Requirement:
In full and without alteration, copy the listing.

__________

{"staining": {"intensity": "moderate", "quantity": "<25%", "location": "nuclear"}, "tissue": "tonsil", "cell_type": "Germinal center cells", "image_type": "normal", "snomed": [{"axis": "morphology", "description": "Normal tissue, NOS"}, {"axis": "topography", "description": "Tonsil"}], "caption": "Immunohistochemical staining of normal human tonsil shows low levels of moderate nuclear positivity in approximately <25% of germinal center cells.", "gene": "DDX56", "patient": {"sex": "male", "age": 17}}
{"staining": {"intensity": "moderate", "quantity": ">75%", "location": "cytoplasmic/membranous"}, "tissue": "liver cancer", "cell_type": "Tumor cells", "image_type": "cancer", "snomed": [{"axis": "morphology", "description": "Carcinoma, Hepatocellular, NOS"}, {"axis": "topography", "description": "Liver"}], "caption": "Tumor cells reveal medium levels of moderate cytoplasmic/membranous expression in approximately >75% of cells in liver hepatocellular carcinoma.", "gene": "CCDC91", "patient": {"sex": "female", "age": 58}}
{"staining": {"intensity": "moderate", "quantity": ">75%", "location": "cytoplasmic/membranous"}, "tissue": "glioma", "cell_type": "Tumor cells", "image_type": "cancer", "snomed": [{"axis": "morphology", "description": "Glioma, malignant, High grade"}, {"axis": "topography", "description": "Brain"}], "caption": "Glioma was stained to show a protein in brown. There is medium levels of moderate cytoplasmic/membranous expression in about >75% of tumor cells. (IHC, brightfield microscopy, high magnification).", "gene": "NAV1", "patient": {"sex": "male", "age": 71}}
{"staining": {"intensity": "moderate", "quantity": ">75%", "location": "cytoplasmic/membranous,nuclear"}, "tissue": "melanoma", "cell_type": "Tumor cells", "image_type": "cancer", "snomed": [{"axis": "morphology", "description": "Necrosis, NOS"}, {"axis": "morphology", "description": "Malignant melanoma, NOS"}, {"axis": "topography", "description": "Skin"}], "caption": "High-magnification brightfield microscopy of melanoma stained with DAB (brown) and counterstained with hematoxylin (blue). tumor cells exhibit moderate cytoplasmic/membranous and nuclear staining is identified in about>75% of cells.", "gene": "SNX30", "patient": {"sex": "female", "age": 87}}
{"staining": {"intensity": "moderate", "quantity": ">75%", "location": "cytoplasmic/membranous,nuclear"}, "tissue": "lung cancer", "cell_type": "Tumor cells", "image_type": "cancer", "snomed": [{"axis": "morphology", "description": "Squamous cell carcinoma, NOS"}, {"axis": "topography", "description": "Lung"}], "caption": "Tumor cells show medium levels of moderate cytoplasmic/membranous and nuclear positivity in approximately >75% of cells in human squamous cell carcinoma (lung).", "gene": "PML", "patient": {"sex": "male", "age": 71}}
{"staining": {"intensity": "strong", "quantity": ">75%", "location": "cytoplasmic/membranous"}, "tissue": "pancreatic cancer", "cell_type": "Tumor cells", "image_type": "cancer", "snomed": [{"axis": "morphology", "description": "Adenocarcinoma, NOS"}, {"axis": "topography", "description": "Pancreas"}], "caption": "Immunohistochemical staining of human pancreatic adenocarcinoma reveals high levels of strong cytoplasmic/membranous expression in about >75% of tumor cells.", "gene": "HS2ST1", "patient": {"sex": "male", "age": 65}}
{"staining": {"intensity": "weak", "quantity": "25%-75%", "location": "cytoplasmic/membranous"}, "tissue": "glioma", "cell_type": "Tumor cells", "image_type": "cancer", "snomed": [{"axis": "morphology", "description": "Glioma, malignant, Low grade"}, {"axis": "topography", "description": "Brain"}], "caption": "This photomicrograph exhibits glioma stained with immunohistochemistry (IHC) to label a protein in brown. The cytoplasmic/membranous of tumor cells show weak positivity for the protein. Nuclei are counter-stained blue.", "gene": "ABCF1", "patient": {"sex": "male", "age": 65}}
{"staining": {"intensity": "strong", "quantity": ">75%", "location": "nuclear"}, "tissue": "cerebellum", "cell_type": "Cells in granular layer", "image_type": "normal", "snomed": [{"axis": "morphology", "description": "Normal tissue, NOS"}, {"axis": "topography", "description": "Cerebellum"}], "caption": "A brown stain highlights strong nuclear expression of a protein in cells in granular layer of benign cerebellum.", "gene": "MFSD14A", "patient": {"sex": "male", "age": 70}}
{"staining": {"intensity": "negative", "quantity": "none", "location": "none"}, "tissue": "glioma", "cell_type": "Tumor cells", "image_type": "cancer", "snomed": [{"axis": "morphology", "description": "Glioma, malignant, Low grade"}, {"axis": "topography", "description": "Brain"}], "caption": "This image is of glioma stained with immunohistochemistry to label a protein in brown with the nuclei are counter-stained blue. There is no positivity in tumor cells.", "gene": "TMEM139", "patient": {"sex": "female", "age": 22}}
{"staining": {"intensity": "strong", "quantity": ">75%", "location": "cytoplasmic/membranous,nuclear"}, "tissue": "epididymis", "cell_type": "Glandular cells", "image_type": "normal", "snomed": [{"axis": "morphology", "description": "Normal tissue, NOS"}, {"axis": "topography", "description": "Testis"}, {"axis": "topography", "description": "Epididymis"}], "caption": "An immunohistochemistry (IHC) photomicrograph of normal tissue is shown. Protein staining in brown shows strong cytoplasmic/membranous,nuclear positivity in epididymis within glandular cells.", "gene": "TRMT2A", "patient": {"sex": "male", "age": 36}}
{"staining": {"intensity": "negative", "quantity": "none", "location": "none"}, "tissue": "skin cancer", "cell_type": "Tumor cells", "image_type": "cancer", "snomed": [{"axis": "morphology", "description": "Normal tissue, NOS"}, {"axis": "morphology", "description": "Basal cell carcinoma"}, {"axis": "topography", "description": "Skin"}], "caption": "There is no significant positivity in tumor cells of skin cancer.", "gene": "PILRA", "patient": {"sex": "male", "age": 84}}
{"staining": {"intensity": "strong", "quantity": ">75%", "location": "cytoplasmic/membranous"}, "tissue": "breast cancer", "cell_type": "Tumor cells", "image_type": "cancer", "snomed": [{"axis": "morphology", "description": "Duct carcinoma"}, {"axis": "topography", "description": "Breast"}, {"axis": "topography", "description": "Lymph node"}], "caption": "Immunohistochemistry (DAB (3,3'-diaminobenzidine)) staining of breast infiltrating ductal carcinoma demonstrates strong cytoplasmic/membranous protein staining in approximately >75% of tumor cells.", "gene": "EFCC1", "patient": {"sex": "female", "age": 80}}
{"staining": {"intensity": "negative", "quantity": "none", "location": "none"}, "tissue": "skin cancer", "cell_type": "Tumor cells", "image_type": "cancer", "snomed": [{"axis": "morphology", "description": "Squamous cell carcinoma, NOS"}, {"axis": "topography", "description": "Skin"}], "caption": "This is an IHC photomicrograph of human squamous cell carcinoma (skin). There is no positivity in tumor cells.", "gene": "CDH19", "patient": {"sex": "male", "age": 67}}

__________

Result for this task:
{"staining": {"intensity": "moderate", "quantity": "<25%", "location": "nuclear"}, "tissue": "tonsil", "cell_type": "Germinal center cells", "image_type": "normal", "snomed": [{"axis": "morphology", "description": "Normal tissue, NOS"}, {"axis": "topography", "description": "Tonsil"}], "caption": "Immunohistochemical staining of normal human tonsil shows low levels of moderate nuclear positivity in approximately <25% of germinal center cells.", "gene": "DDX56", "patient": {"sex": "male", "age": 17}}
{"staining": {"intensity": "moderate", "quantity": ">75%", "location": "cytoplasmic/membranous"}, "tissue": "liver cancer", "cell_type": "Tumor cells", "image_type": "cancer", "snomed": [{"axis": "morphology", "description": "Carcinoma, Hepatocellular, NOS"}, {"axis": "topography", "description": "Liver"}], "caption": "Tumor cells reveal medium levels of moderate cytoplasmic/membranous expression in approximately >75% of cells in liver hepatocellular carcinoma.", "gene": "CCDC91", "patient": {"sex": "female", "age": 58}}
{"staining": {"intensity": "moderate", "quantity": ">75%", "location": "cytoplasmic/membranous"}, "tissue": "glioma", "cell_type": "Tumor cells", "image_type": "cancer", "snomed": [{"axis": "morphology", "description": "Glioma, malignant, High grade"}, {"axis": "topography", "description": "Brain"}], "caption": "Glioma was stained to show a protein in brown. There is medium levels of moderate cytoplasmic/membranous expression in about >75% of tumor cells. (IHC, brightfield microscopy, high magnification).", "gene": "NAV1", "patient": {"sex": "male", "age": 71}}
{"staining": {"intensity": "moderate", "quantity": ">75%", "location": "cytoplasmic/membranous,nuclear"}, "tissue": "melanoma", "cell_type": "Tumor cells", "image_type": "cancer", "snomed": [{"axis": "morphology", "description": "Necrosis, NOS"}, {"axis": "morphology", "description": "Malignant melanoma, NOS"}, {"axis": "topography", "description": "Skin"}], "caption": "High-magnification brightfield microscopy of melanoma stained with DAB (brown) and counterstained with hematoxylin (blue). tumor cells exhibit moderate cytoplasmic/membranous and nuclear staining is identified in about>75% of cells.", "gene": "SNX30", "patient": {"sex": "female", "age": 87}}
{"staining": {"intensity": "moderate", "quantity": ">75%", "location": "cytoplasmic/membranous,nuclear"}, "tissue": "lung cancer", "cell_type": "Tumor cells", "image_type": "cancer", "snomed": [{"axis": "morphology", "description": "Squamous cell carcinoma, NOS"}, {"axis": "topography", "description": "Lung"}], "caption": "Tumor cells show medium levels of moderate cytoplasmic/membranous and nuclear positivity in approximately >75% of cells in human squamous cell carcinoma (lung).", "gene": "PML", "patient": {"sex": "male", "age": 71}}
{"staining": {"intensity": "strong", "quantity": ">75%", "location": "cytoplasmic/membranous"}, "tissue": "pancreatic cancer", "cell_type": "Tumor cells", "image_type": "cancer", "snomed": [{"axis": "morphology", "description": "Adenocarcinoma, NOS"}, {"axis": "topography", "description": "Pancreas"}], "caption": "Immunohistochemical staining of human pancreatic adenocarcinoma reveals high levels of strong cytoplasmic/membranous expression in about >75% of tumor cells.", "gene": "HS2ST1", "patient": {"sex": "male", "age": 65}}
{"staining": {"intensity": "weak", "quantity": "25%-75%", "location": "cytoplasmic/membranous"}, "tissue": "glioma", "cell_type": "Tumor cells", "image_type": "cancer", "snomed": [{"axis": "morphology", "description": "Glioma, malignant, Low grade"}, {"axis": "topography", "description": "Brain"}], "caption": "This photomicrograph exhibits glioma stained with immunohistochemistry (IHC) to label a protein in brown. The cytoplasmic/membranous of tumor cells show weak positivity for the protein. Nuclei are counter-stained blue.", "gene": "ABCF1", "patient": {"sex": "male", "age": 65}}
{"staining": {"intensity": "strong", "quantity": ">75%", "location": "nuclear"}, "tissue": "cerebellum", "cell_type": "Cells in granular layer", "image_type": "normal", "snomed": [{"axis": "morphology", "description": "Normal tissue, NOS"}, {"axis": "topography", "description": "Cerebellum"}], "caption": "A brown stain highlights strong nuclear expression of a protein in cells in granular layer of benign cerebellum.", "gene": "MFSD14A", "patient": {"sex": "male", "age": 70}}
{"staining": {"intensity": "negative", "quantity": "none", "location": "none"}, "tissue": "glioma", "cell_type": "Tumor cells", "image_type": "cancer", "snomed": [{"axis": "morphology", "description": "Glioma, malignant, Low grade"}, {"axis": "topography", "description": "Brain"}], "caption": "This image is of glioma stained with immunohistochemistry to label a protein in brown with the nuclei are counter-stained blue. There is no positivity in tumor cells.", "gene": "TMEM139", "patient": {"sex": "female", "age": 22}}
{"staining": {"intensity": "strong", "quantity": ">75%", "location": "cytoplasmic/membranous,nuclear"}, "tissue": "epididymis", "cell_type": "Glandular cells", "image_type": "normal", "snomed": [{"axis": "morphology", "description": "Normal tissue, NOS"}, {"axis": "topography", "description": "Testis"}, {"axis": "topography", "description": "Epididymis"}], "caption": "An immunohistochemistry (IHC) photomicrograph of normal tissue is shown. Protein staining in brown shows strong cytoplasmic/membranous,nuclear positivity in epididymis within glandular cells.", "gene": "TRMT2A", "patient": {"sex": "male", "age": 36}}
{"staining": {"intensity": "negative", "quantity": "none", "location": "none"}, "tissue": "skin cancer", "cell_type": "Tumor cells", "image_type": "cancer", "snomed": [{"axis": "morphology", "description": "Normal tissue, NOS"}, {"axis": "morphology", "description": "Basal cell carcinoma"}, {"axis": "topography", "description": "Skin"}], "caption": "There is no significant positivity in tumor cells of skin cancer.", "gene": "PILRA", "patient": {"sex": "male", "age": 84}}
{"staining": {"intensity": "strong", "quantity": ">75%", "location": "cytoplasmic/membranous"}, "tissue": "breast cancer", "cell_type": "Tumor cells", "image_type": "cancer", "snomed": [{"axis": "morphology", "description": "Duct carcinoma"}, {"axis": "topography", "description": "Breast"}, {"axis": "topography", "description": "Lymph node"}], "caption": "Immunohistochemistry (DAB (3,3'-diaminobenzidine)) staining of breast infiltrating ductal carcinoma demonstrates strong cytoplasmic/membranous protein staining in approximately >75% of tumor cells.", "gene": "EFCC1", "patient": {"sex": "female", "age": 80}}
{"staining": {"intensity": "negative", "quantity": "none", "location": "none"}, "tissue": "skin cancer", "cell_type": "Tumor cells", "image_type": "cancer", "snomed": [{"axis": "morphology", "description": "Squamous cell carcinoma, NOS"}, {"axis": "topography", "description": "Skin"}], "caption": "This is an IHC photomicrograph of human squamous cell carcinoma (skin). There is no positivity in tumor cells.", "gene": "CDH19", "patient": {"sex": "male", "age": 67}}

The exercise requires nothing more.